> **What the task asks**:
Each line of the listing must be transcribed exactly, except for the images, which should be excluded.
------------------------
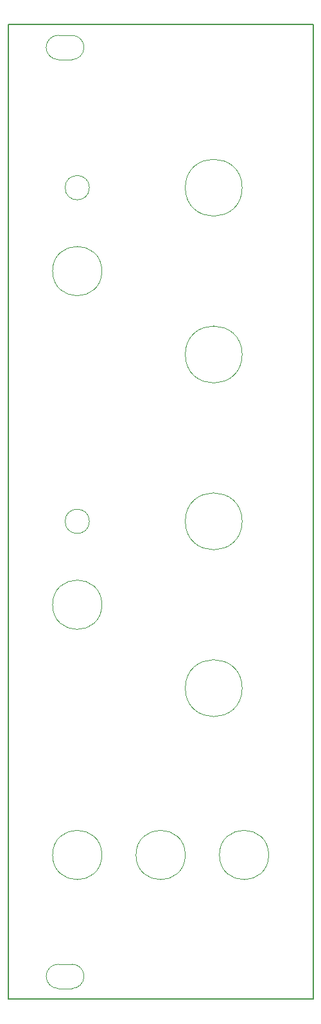
<source format=gm1>
G04 #@! TF.GenerationSoftware,KiCad,Pcbnew,(5.0.0-rc2)*
G04 #@! TF.CreationDate,2020-07-08T18:30:56+03:00*
G04 #@! TF.ProjectId,ENVPNL2,454E56504E4C322E6B696361645F7063,rev?*
G04 #@! TF.SameCoordinates,PX42a96e0PY92dda80*
G04 #@! TF.FileFunction,Profile,NP*
%FSLAX46Y46*%
G04 Gerber Fmt 4.6, Leading zero omitted, Abs format (unit mm)*
G04 Created by KiCad (PCBNEW (5.0.0-rc2)) date Wed Jul  8 18:30:56 2020*
%MOMM*%
%LPD*%
G01*
G04 APERTURE LIST*
%ADD10C,0.150000*%
G04 #@! TA.AperFunction,NonConductor*
%ADD11C,0.120000*%
G04 #@! TD*
G04 APERTURE END LIST*
D10*
X0Y128500000D02*
X0Y0D01*
X40200000Y128500000D02*
X0Y128500000D01*
X40200000Y0D02*
X40200000Y128500000D01*
X0Y0D02*
X40200000Y0D01*
D11*
G04 #@! TO.C,Ref\002A\002A*
X30850000Y41000000D02*
G75*
G03X30850000Y41000000I-3750000J0D01*
G01*
X30850000Y63000000D02*
G75*
G03X30850000Y63000000I-3750000J0D01*
G01*
X30850000Y85000000D02*
G75*
G03X30850000Y85000000I-3750000J0D01*
G01*
X30850000Y107000000D02*
G75*
G03X30850000Y107000000I-3750000J0D01*
G01*
X12350000Y96000000D02*
G75*
G03X12350000Y96000000I-3250000J0D01*
G01*
G04 #@! TO.C,X*
X6600000Y127100000D02*
X8400000Y127100000D01*
X6600000Y123900000D02*
X8400000Y123900000D01*
X5000000Y125500000D02*
G75*
G03X6600000Y123900000I1600000J0D01*
G01*
X6600000Y127100000D02*
G75*
G03X5000000Y125500000I0J-1600000D01*
G01*
X8400000Y123900000D02*
G75*
G03X10000000Y125500000I0J1600000D01*
G01*
X10000000Y125500000D02*
G75*
G03X8400000Y127100000I-1600000J0D01*
G01*
X10000000Y3000000D02*
G75*
G03X8400000Y4600000I-1600000J0D01*
G01*
X8400000Y1400000D02*
G75*
G03X10000000Y3000000I0J1600000D01*
G01*
X6600000Y4600000D02*
G75*
G03X5000000Y3000000I0J-1600000D01*
G01*
X5000000Y3000000D02*
G75*
G03X6600000Y1400000I1600000J0D01*
G01*
X6600000Y1400000D02*
X8400000Y1400000D01*
X6600000Y4600000D02*
X8400000Y4600000D01*
G04 #@! TO.C,Ref\002A\002A*
X10700000Y107000000D02*
G75*
G03X10700000Y107000000I-1600000J0D01*
G01*
X10700000Y63000000D02*
G75*
G03X10700000Y63000000I-1600000J0D01*
G01*
X12350000Y52000000D02*
G75*
G03X12350000Y52000000I-3250000J0D01*
G01*
X34350000Y19000000D02*
G75*
G03X34350000Y19000000I-3250000J0D01*
G01*
X12350000Y19000000D02*
G75*
G03X12350000Y19000000I-3250000J0D01*
G01*
X23350000Y19000000D02*
G75*
G03X23350000Y19000000I-3250000J0D01*
G01*
G04 #@! TD*
M02*

</source>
------------------------
> **Task answer**:
<source format=gm1>
G04 #@! TF.GenerationSoftware,KiCad,Pcbnew,(5.0.0-rc2)*
G04 #@! TF.CreationDate,2020-07-08T18:30:56+03:00*
G04 #@! TF.ProjectId,ENVPNL2,454E56504E4C322E6B696361645F7063,rev?*
G04 #@! TF.SameCoordinates,PX42a96e0PY92dda80*
G04 #@! TF.FileFunction,Profile,NP*
%FSLAX46Y46*%
G04 Gerber Fmt 4.6, Leading zero omitted, Abs format (unit mm)*
G04 Created by KiCad (PCBNEW (5.0.0-rc2)) date Wed Jul  8 18:30:56 2020*
%MOMM*%
%LPD*%
G01*
G04 APERTURE LIST*
%ADD10C,0.150000*%
G04 #@! TA.AperFunction,NonConductor*
%ADD11C,0.120000*%
G04 #@! TD*
G04 APERTURE END LIST*
D10*
X0Y128500000D02*
X0Y0D01*
X40200000Y128500000D02*
X0Y128500000D01*
X40200000Y0D02*
X40200000Y128500000D01*
X0Y0D02*
X40200000Y0D01*
D11*
G04 #@! TO.C,Ref\002A\002A*
X30850000Y41000000D02*
G75*
G03X30850000Y41000000I-3750000J0D01*
G01*
X30850000Y63000000D02*
G75*
G03X30850000Y63000000I-3750000J0D01*
G01*
X30850000Y85000000D02*
G75*
G03X30850000Y85000000I-3750000J0D01*
G01*
X30850000Y107000000D02*
G75*
G03X30850000Y107000000I-3750000J0D01*
G01*
X12350000Y96000000D02*
G75*
G03X12350000Y96000000I-3250000J0D01*
G01*
G04 #@! TO.C,X*
X6600000Y127100000D02*
X8400000Y127100000D01*
X6600000Y123900000D02*
X8400000Y123900000D01*
X5000000Y125500000D02*
G75*
G03X6600000Y123900000I1600000J0D01*
G01*
X6600000Y127100000D02*
G75*
G03X5000000Y125500000I0J-1600000D01*
G01*
X8400000Y123900000D02*
G75*
G03X10000000Y125500000I0J1600000D01*
G01*
X10000000Y125500000D02*
G75*
G03X8400000Y127100000I-1600000J0D01*
G01*
X10000000Y3000000D02*
G75*
G03X8400000Y4600000I-1600000J0D01*
G01*
X8400000Y1400000D02*
G75*
G03X10000000Y3000000I0J1600000D01*
G01*
X6600000Y4600000D02*
G75*
G03X5000000Y3000000I0J-1600000D01*
G01*
X5000000Y3000000D02*
G75*
G03X6600000Y1400000I1600000J0D01*
G01*
X6600000Y1400000D02*
X8400000Y1400000D01*
X6600000Y4600000D02*
X8400000Y4600000D01*
G04 #@! TO.C,Ref\002A\002A*
X10700000Y107000000D02*
G75*
G03X10700000Y107000000I-1600000J0D01*
G01*
X10700000Y63000000D02*
G75*
G03X10700000Y63000000I-1600000J0D01*
G01*
X12350000Y52000000D02*
G75*
G03X12350000Y52000000I-3250000J0D01*
G01*
X34350000Y19000000D02*
G75*
G03X34350000Y19000000I-3250000J0D01*
G01*
X12350000Y19000000D02*
G75*
G03X12350000Y19000000I-3250000J0D01*
G01*
X23350000Y19000000D02*
G75*
G03X23350000Y19000000I-3250000J0D01*
G01*
G04 #@! TD*
M02*

</source>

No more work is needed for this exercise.